Sfruttamento e violenze nel distretto tessile di Prato: quattro arresti legati alla “guerra delle grucce”

Misure cautelari per quattro stranieri accusati di intimidazioni e violenze contro lavoratori sindacalizzati. Al centro l’azienda Acca Srl di Seano.

Prato – Nuovi sviluppi nelle indagini condotte dalla Procura pratese sul sistema di sfruttamento lavorativo nel distretto tessile parallelo. L’inchiesta, nata in seguito alla cosiddetta “guerra delle grucce”, ha portato a quattro misure cautelari nei confronti di cittadini stranieri accusati di essere parte attiva in un sistema di intimidazione e violenze nei confronti di operai migranti.

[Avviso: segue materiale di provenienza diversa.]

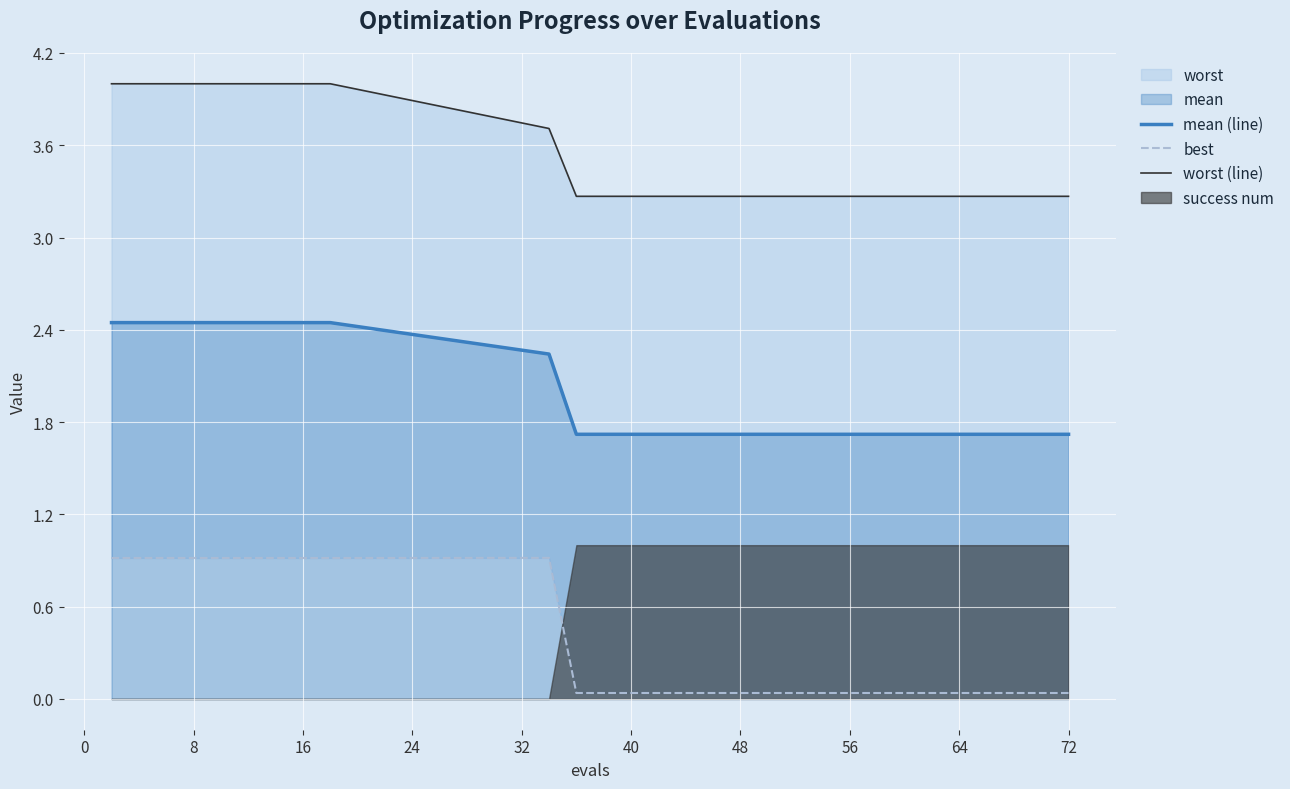

What is the difference between the highest and lowest values at 16?

3.1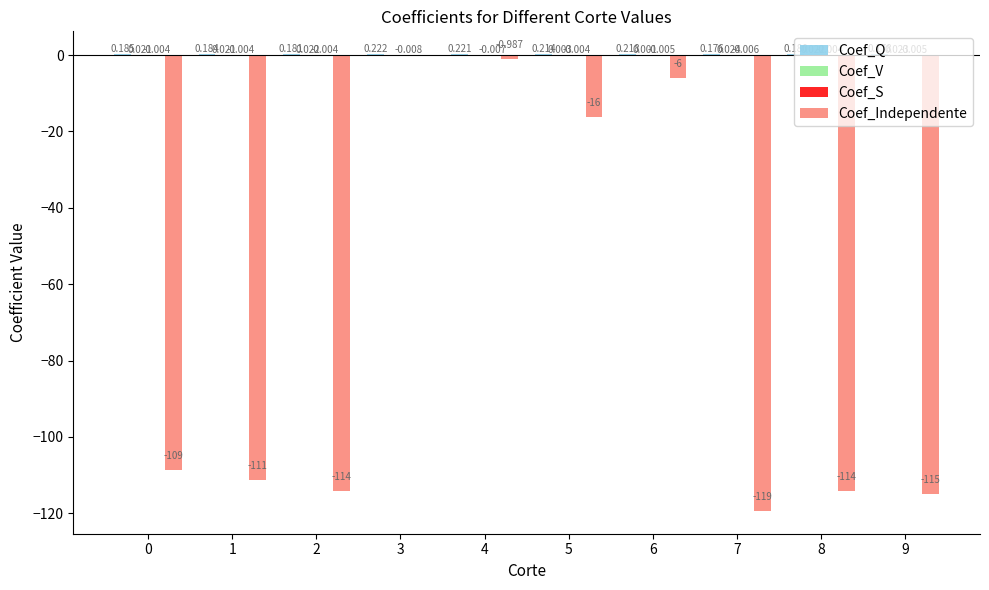

Does the chart contain stacked bars?

No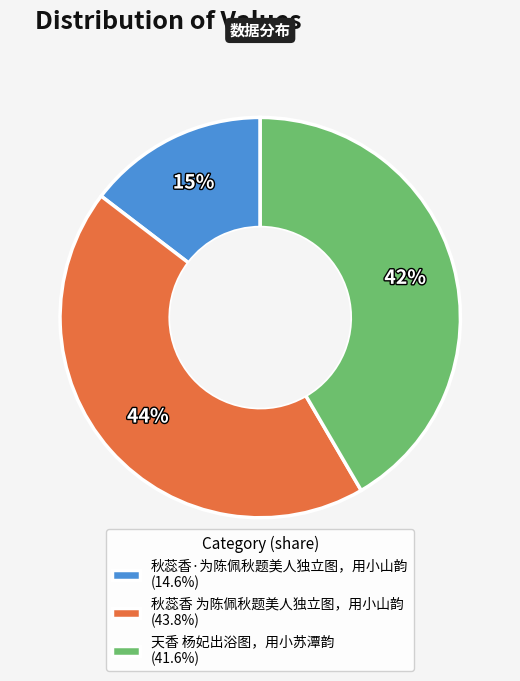

The 秋蕊香 为陈佩秋题美人独立图，用小山韵 slice represents 44% of the pie. True or false?

True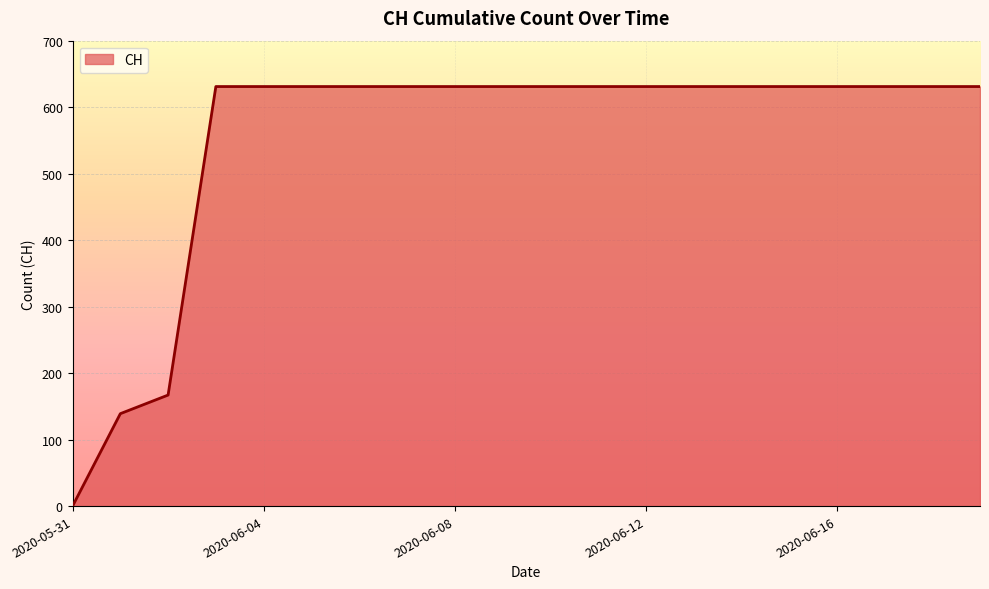

What is the greatest value displayed?

631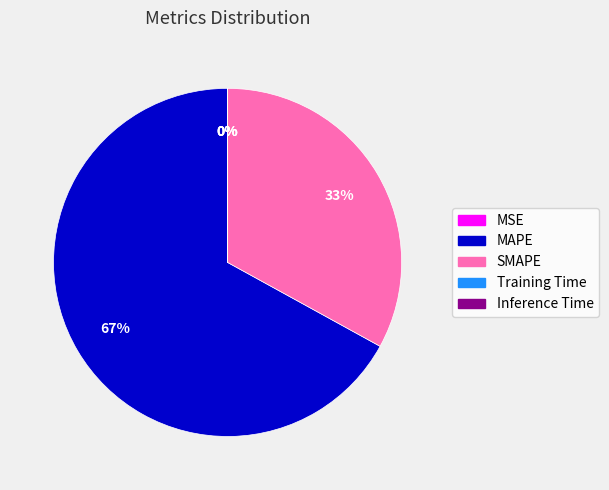

What is the largest slice in the pie chart?

MAPE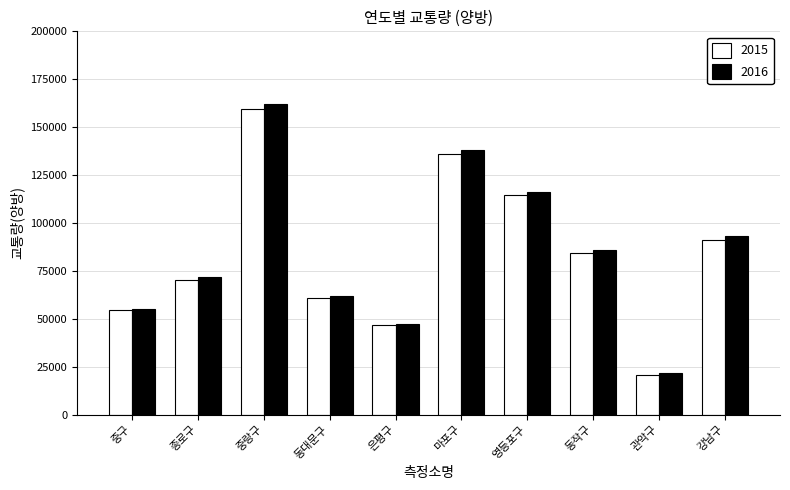

Read the 2016 value at 동작구.

86000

Le misure – richieste dalla Procura e firmate dal GIP – riguardano due cittadini pakistani di 45 e 56 anni e due cinesi di 40 e 39 anni. Il 45enne pakistano, ritenuto dagli inquirenti il principale responsabile operativo, è finito agli arresti domiciliari con braccialetto elettronico. Gli altri tre soggetti sono stati colpiti dal divieto di dimora nella provincia di Prato.

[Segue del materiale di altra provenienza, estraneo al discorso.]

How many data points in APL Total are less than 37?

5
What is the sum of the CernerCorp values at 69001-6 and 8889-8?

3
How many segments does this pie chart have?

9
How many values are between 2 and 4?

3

Secondo la ricostruzione della Procura, i quattro costituirebbero il braccio operativo di una rete più vasta, riconducibile a una struttura societaria di proprietà di capitali cinesi. Il giudice ha disposto misure cautelari “a sorpresa”, senza prima sentire gli indagati, temendo un possibile inquinamento delle prove a causa delle pressioni sui lavoratori: “Alcuni dipendenti hanno fornito versioni reticenti per timore di perdere il lavoro o subire ritorsioni”, si legge nel provvedimento.

Le indagini si sono concentrate in particolare sull’azienda Acca Srl di Seano, attiva nella logistica e nel facchinaggio, già nota per essere una delle tre destinatarie dei plichi esplosivi fatti detonare simultaneamente il 16 febbraio 2024. Un atto collegato, secondo gli inquirenti, allo scontro fra imprenditori cinesi nel territorio – la cosiddetta “guerra delle grucce” – che ha assunto contorni criminali e internazionali.

Nel 2023, alcuni lavoratori migranti – originari di Pakistan, Bangladesh, Afghanistan e Paesi africani – avevano aderito al sindacato S.I. Cobas (ora Sudd Cobas) per chiedere il rispetto del contratto collettivo nazionale. Inizialmente le rivendicazioni avevano avuto successo, ma poi minacce e aggressioni avrebbero preso il sopravvento, in una chiara azione intimidatoria e repressiva verso l’attività sindacale.